[The Education Of The Negro Prior To 1861 by Carter Godwin Woodson]@TWC D-Link bookThe Education Of The Negro Prior To 1861 CHAPTER I 13/20
Many Scotch-Irish of the Appalachian Mountains and liberal Methodists and Baptists of the Western slave States did not materially change their attitude toward the enlightenment of the colored people during the reactionary period.
The Negroes among these people continued to study books and hear religious instruction conveyed to maturing minds. Yet little as seemed this enlightenment by means of verbal instruction, some slaveholders became sufficiently inhuman to object to it on the grounds that the teaching of religion would lead to the teaching of letters.
In fact, by 1835 certain parts of the South reached the third stage in the development of the education of the Negroes.
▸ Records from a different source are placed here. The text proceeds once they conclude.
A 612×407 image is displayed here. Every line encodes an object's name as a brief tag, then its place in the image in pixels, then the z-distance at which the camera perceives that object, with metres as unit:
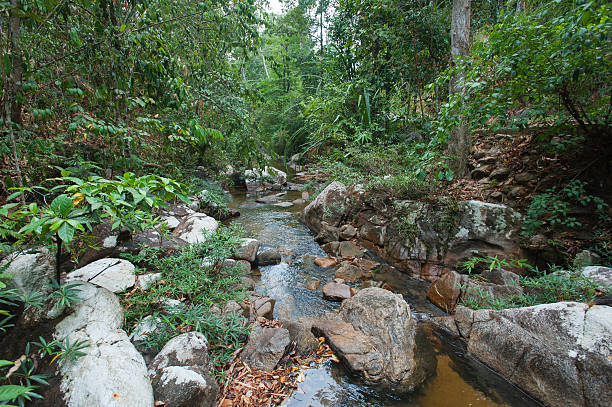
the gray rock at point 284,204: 9.00
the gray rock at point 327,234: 5.87
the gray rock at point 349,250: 5.24
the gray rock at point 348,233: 5.78
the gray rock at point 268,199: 9.59
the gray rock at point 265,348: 2.40
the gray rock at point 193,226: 4.22
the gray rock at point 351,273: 4.43
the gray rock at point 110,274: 2.40
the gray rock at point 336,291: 3.81
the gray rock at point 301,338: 2.71
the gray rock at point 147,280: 2.56
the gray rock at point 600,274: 2.71
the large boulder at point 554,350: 2.06
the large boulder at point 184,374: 1.75
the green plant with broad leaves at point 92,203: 1.25
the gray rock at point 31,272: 1.82
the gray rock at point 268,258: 4.93
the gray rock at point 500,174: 4.59
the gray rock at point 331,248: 5.43
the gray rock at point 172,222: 4.44
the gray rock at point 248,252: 4.84
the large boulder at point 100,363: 1.52
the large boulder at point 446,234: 4.01
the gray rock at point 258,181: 11.98
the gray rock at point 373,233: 5.23
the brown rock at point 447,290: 3.50
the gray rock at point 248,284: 3.42
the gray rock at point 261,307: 3.07
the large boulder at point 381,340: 2.51
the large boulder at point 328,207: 6.32
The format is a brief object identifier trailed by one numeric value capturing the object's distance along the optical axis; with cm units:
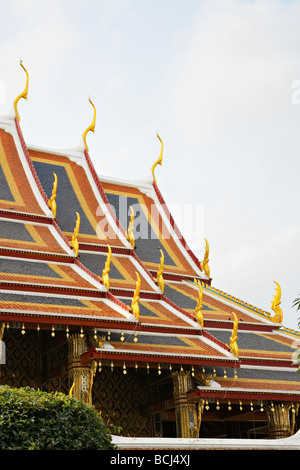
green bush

At first they were taught the common branches to enable them to understand the principles of Christianity; next the colored people as an enlightened class became such a menace to southern institutions that it was deemed unwise to allow them any instruction beyond that of memory training; and finally, when it was discovered that many ambitious blacks were still learning to stir up their fellows, it was decreed that they should not receive any instruction at all.
Reduced thus to the plane of beasts, where they remained for generations, Negroes developed bad traits which since their emancipation have been removed only with great difficulty. Dark as the future of the Negro students seemed, all hope was not yet gone.